Art Stage Singapore brings together over 170 galleries from all over the world

Art used to intimidate me. I’d run the opposite direction whenever my friends invited me to an opening. When I thought about art — as in fine art that was being shown in exhibits — I’d think about the people viewing it: critics and serious art aficionados holding flutes of champagne, talking about lines and form and everything in between. The thought of being in the same room as those people is scarier than an episode of American Horror Story. But then again, I was a 17-year-old business major whose only knowledge of art was DeviantArt.

But everything changed when I was sent to the sixth edition of Art Stage Singapore. The Marina Bay Sands Expo and Convention Centre was packed with 173 galleries from 34 countries, four of which are from the Philippines: ArtInformal, Finale Art File, MO_Space and Galerie Stephanie.

To say that it was overwhelming is an understatement. There are thousands of artworks displayed at the space and one day is not enough to see everything. And being a newbie, I had no idea where to start. An important lesson I learned the hard way: don’t speed walk when you’re in an art fair or exhibit. There may be a lot going on around you but you have to make an effort to appreciate the work, the artist and the galleries involved. Case in point: I almost ran over someone when I saw one of the Marilyn Monroe prints by Andy Warhol. I’ve never seen one in real life before and I have to admit, I fangirled a little bit.

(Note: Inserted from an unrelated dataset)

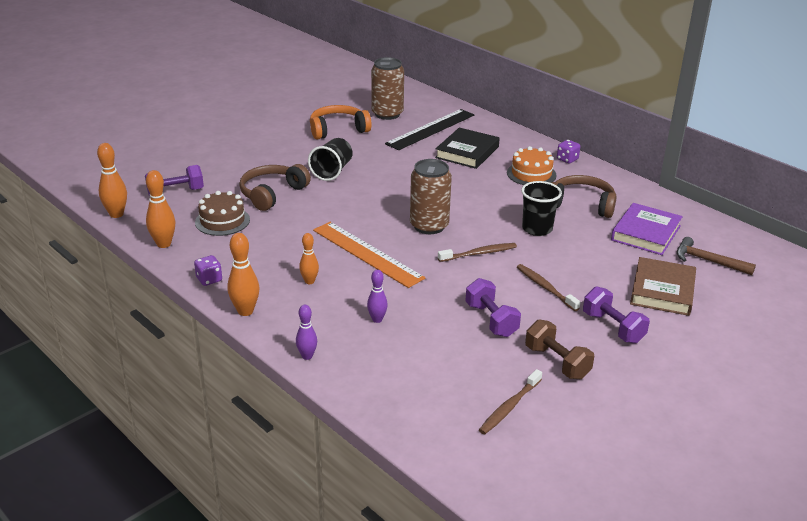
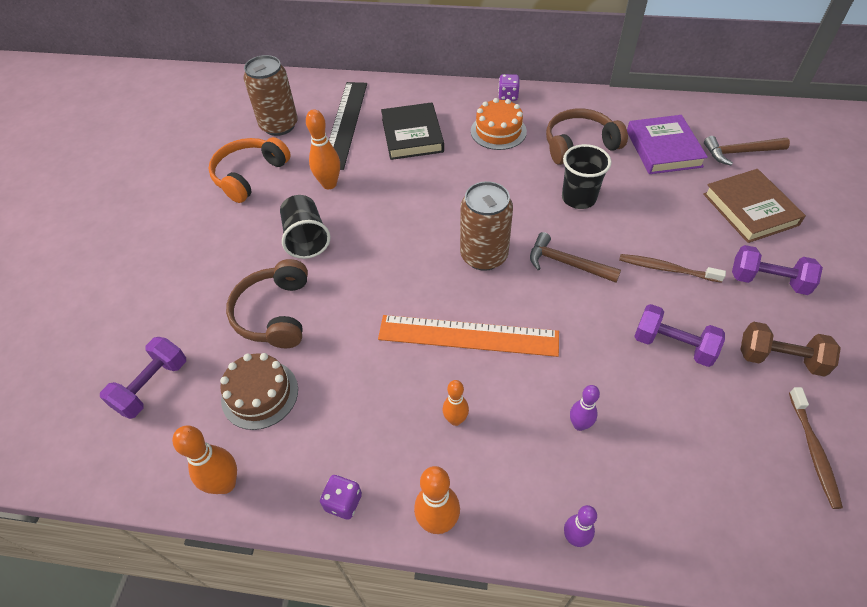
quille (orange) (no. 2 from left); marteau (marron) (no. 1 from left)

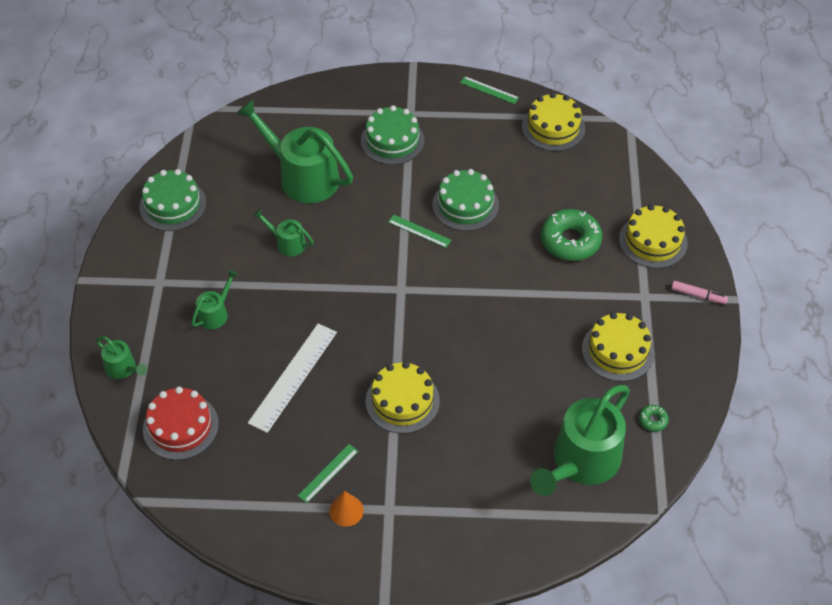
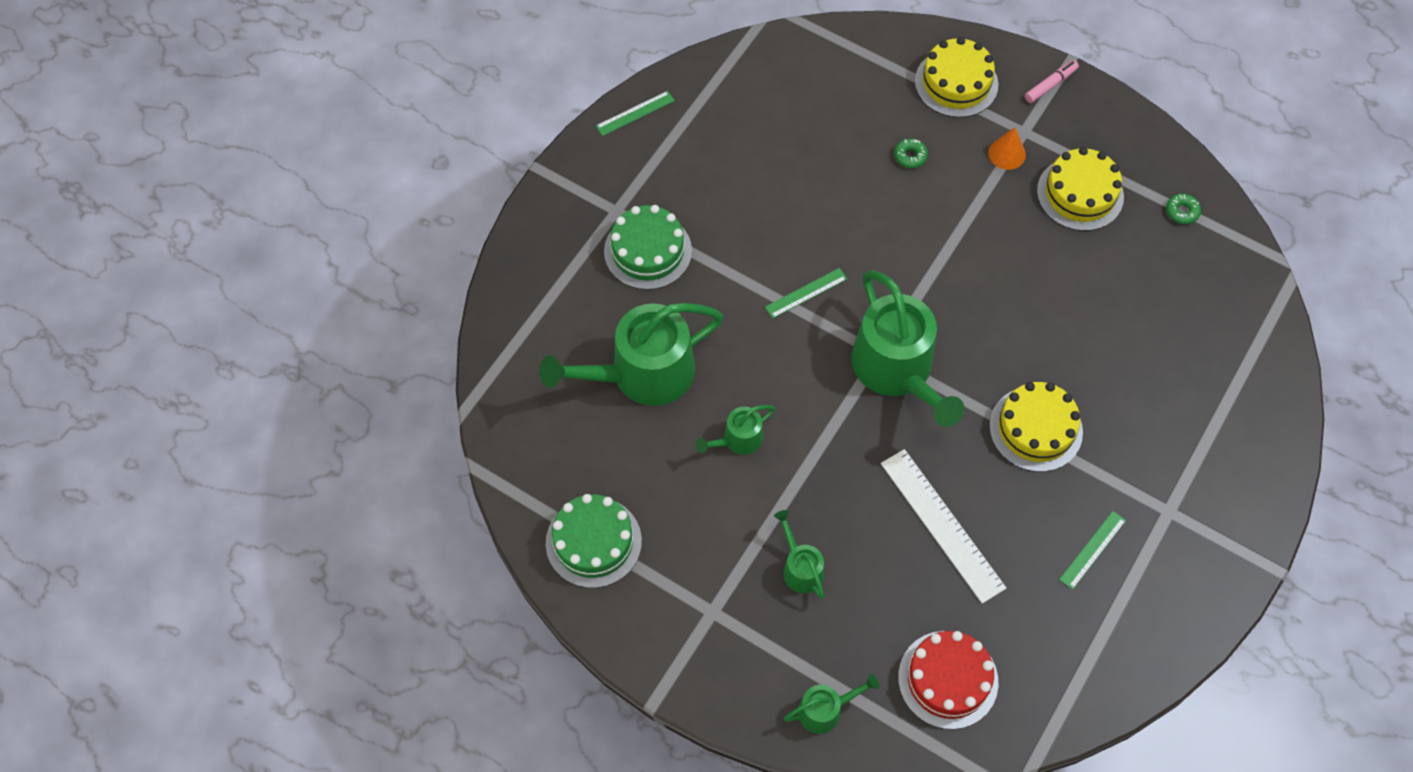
règle (vert) (no. 3 from left); cône (orange); gâteau (vert) (no. 3 from left in the first image); gâteau (jaune) (no. 2 from left in the first image); arrosoir (vert) (no. 5 from left); beignet (vert) (no. 1 from left)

People power: Thousands of people from all over the world visit Art Stage Singapore every year.
Chitty chitty bang bang: “Interstices” by Reybert Ramos for Galerie Stephanie.

On my way to checking out the Filipino galleries, I saw more Andy Warhol prints, Yayoi Kusama paintings and many interesting artworks like Anon Pairot’s “Sweet Word #LIFE” piece that’s made up of fake cockroaches.

Another lesson: just because you’re not buying doesn’t mean that you can’t stare at a painting for five minutes if you want to. Needless to say, that’s what happened when I came across “Water Dripping – Splashing” by Zheng Lu. It’s a metallic liquid-like sculpture that’s flowing on air. It was unreal. How can someone master their medium so much that they know how to manipulate air to their liking? It’s amazing to think that some people dedicate their lives to making beautiful things that other people can appreciate. Art Stage was a great reminder of that to someone as lost as me.

We dropped by LASALLE College of Arts to view “Sous La Lune,” a collaboration between 12 artists from all over the world. It references the moon creating a common place for these artists — all living in different places — to connect and create. Khairuddin Hori, deputy director of Artistic Programming at the Palais de Tokyo, brought the artists together and curated the exhibit. Among the works featured are “Private collection of history (little secret memories),” a representation of by Aung Ko (Myanmar),

“Echos” by Marguerite Humeau (France), “Species of Spaces in Skateboarding” by Raphael Zarka (France) and “Romanticizing Only What I Know Most” by Lou Lim (Philippines), the youngest of the collaborators.

Art talks: Lorenzo Rudolf, founder and director of Art Stage Singapore.
Some like it hot: One of Andy Warhol’s “Marilyn” prints.
Life’s work: Performance artist Lee Wen receives the award for the 2nd Joseph Balestier Award for the Freedom of Art.

More Filipino artists were spotted at the Southeast Asia Forum, a program by Art Stage Singapore. It features works by Felix Bacolor for ArtInformal, Norberto Roldan for Taksu and MM Yu for MO_Space. Aside from the exhibit, there is also a series of talks about the future of art titled “Seismograph: Sensing the City – Art in the Urban Age.”

Before the official Art Stage opened, the US Ambassador of Singapore invited a few local artists and notable figures to his home in the quieter side of Singapore to announce the winner of the 2nd Joseph Balestier Award for the Freedom of Art. Among the nominees were performance artist Aye Ko from Myanmar and filmmaker Nguyen Trinh Thi from Vietnam. Art Stage Singapore, represented by its founder and director Lorenzo Rudolf, and the US Embassy Singapore awarded performance artist Lee Wen at the end of the night. He is best known for his “Yellow Man” series and considered as one of the pioneers of performance art in Singapore. “There is no stronger voice for freedom of expression in art in Singapore than Lee Wen, who has spent his life speaking truth to power,” says US Ambassador to Singapore Kirk Wagar.

This made me wonder: what does it take to receive an award for a life’s work? It definitely takes more than just going to one exhibit or art fair and picking up a brush and hoping for the best. Seeing all the art at Art Stage certainly gives you a good kind of pressure: the kind that makes you think braver and work harder. If this is the effect that art has on me and other aspiring artists, then we’re lucky to have this tiny window of the art world all under the same roof.